Required action: Every record that follows must be given again exactly.
--- Extracted entries Enclosed Below ---
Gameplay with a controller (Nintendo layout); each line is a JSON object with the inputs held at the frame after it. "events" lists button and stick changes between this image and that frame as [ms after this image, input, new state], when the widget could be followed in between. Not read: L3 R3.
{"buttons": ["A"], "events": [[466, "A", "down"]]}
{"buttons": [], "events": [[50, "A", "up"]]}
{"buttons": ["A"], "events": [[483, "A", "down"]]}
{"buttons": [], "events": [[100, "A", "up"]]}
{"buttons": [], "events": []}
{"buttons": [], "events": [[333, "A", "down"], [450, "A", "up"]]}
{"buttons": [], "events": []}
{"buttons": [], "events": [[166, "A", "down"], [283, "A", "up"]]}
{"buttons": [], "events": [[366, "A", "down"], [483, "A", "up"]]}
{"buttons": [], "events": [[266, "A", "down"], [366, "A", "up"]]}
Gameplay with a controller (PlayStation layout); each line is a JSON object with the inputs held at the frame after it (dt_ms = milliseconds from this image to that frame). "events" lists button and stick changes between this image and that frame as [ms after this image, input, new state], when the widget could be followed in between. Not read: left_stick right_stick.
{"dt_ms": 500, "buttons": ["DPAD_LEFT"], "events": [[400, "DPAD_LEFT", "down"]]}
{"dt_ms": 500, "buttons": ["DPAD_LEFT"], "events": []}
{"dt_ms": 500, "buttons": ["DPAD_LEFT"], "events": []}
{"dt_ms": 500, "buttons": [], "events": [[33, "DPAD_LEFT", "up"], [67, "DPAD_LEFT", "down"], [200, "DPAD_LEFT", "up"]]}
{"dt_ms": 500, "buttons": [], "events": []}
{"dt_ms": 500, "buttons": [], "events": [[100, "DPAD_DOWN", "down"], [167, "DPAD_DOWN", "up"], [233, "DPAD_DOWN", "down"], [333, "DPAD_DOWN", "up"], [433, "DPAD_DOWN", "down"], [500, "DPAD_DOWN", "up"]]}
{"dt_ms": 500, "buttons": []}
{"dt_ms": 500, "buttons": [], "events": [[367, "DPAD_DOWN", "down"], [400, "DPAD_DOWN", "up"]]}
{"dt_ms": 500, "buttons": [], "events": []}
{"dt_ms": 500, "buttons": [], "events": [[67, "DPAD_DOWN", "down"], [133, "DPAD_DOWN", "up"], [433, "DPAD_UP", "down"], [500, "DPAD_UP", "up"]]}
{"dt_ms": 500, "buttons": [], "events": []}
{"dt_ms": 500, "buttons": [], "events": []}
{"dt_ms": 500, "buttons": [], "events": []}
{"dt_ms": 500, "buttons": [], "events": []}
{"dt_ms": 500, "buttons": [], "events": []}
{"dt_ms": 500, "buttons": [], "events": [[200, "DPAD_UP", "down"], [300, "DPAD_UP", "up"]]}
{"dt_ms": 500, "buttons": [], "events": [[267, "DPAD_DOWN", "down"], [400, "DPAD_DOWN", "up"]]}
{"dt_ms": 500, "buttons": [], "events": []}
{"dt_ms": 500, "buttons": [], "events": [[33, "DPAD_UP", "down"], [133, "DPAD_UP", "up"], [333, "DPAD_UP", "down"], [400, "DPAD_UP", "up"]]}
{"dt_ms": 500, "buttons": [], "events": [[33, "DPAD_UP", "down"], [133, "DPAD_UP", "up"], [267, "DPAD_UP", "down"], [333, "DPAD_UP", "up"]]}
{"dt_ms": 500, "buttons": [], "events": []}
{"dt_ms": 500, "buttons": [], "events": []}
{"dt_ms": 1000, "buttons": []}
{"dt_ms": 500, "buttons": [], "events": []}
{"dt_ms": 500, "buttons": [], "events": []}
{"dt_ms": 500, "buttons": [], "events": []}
--- End of Enclosed Extracted entries ---
Completed task:
Gameplay with a controller (Nintendo layout); each line is a JSON object with the inputs held at the frame after it. "events" lists button and stick changes between this image and that frame as [ms after this image, input, new state], when the widget could be followed in between. Not read: L3 R3.
{"buttons": ["A"], "events": [[466, "A", "down"]]}
{"buttons": [], "events": [[50, "A", "up"]]}
{"buttons": ["A"], "events": [[483, "A", "down"]]}
{"buttons": [], "events": [[100, "A", "up"]]}
{"buttons": [], "events": []}
{"buttons": [], "events": [[333, "A", "down"], [450, "A", "up"]]}
{"buttons": [], "events": []}
{"buttons": [], "events": [[166, "A", "down"], [283, "A", "up"]]}
{"buttons": [], "events": [[366, "A", "down"], [483, "A", "up"]]}
{"buttons": [], "events": [[266, "A", "down"], [366, "A", "up"]]}
Gameplay with a controller (PlayStation layout); each line is a JSON object with the inputs held at the frame after it (dt_ms = milliseconds from this image to that frame). "events" lists button and stick changes between this image and that frame as [ms after this image, input, new state], when the widget could be followed in between. Not read: left_stick right_stick.
{"dt_ms": 500, "buttons": ["DPAD_LEFT"], "events": [[400, "DPAD_LEFT", "down"]]}
{"dt_ms": 500, "buttons": ["DPAD_LEFT"], "events": []}
{"dt_ms": 500, "buttons": ["DPAD_LEFT"], "events": []}
{"dt_ms": 500, "buttons": [], "events": [[33, "DPAD_LEFT", "up"], [67, "DPAD_LEFT", "down"], [200, "DPAD_LEFT", "up"]]}
{"dt_ms": 500, "buttons": [], "events": []}
{"dt_ms": 500, "buttons": [], "events": [[100, "DPAD_DOWN", "down"], [167, "DPAD_DOWN", "up"], [233, "DPAD_DOWN", "down"], [333, "DPAD_DOWN", "up"], [433, "DPAD_DOWN", "down"], [500, "DPAD_DOWN", "up"]]}
{"dt_ms": 500, "buttons": []}
{"dt_ms": 500, "buttons": [], "events": [[367, "DPAD_DOWN", "down"], [400, "DPAD_DOWN", "up"]]}
{"dt_ms": 500, "buttons": [], "events": []}
{"dt_ms": 500, "buttons": [], "events": [[67, "DPAD_DOWN", "down"], [133, "DPAD_DOWN", "up"], [433, "DPAD_UP", "down"], [500, "DPAD_UP", "up"]]}
{"dt_ms": 500, "buttons": [], "events": []}
{"dt_ms": 500, "buttons": [], "events": []}
{"dt_ms": 500, "buttons": [], "events": []}
{"dt_ms": 500, "buttons": [], "events": []}
{"dt_ms": 500, "buttons": [], "events": []}
{"dt_ms": 500, "buttons": [], "events": [[200, "DPAD_UP", "down"], [300, "DPAD_UP", "up"]]}
{"dt_ms": 500, "buttons": [], "events": [[267, "DPAD_DOWN", "down"], [400, "DPAD_DOWN", "up"]]}
{"dt_ms": 500, "buttons": [], "events": []}
{"dt_ms": 500, "buttons": [], "events": [[33, "DPAD_UP", "down"], [133, "DPAD_UP", "up"], [333, "DPAD_UP", "down"], [400, "DPAD_UP", "up"]]}
{"dt_ms": 500, "buttons": [], "events": [[33, "DPAD_UP", "down"], [133, "DPAD_UP", "up"], [267, "DPAD_UP", "down"], [333, "DPAD_UP", "up"]]}
{"dt_ms": 500, "buttons": [], "events": []}
{"dt_ms": 500, "buttons": [], "events": []}
{"dt_ms": 1000, "buttons": []}
{"dt_ms": 500, "buttons": [], "events": []}
{"dt_ms": 500, "buttons": [], "events": []}
{"dt_ms": 500, "buttons": [], "events": []}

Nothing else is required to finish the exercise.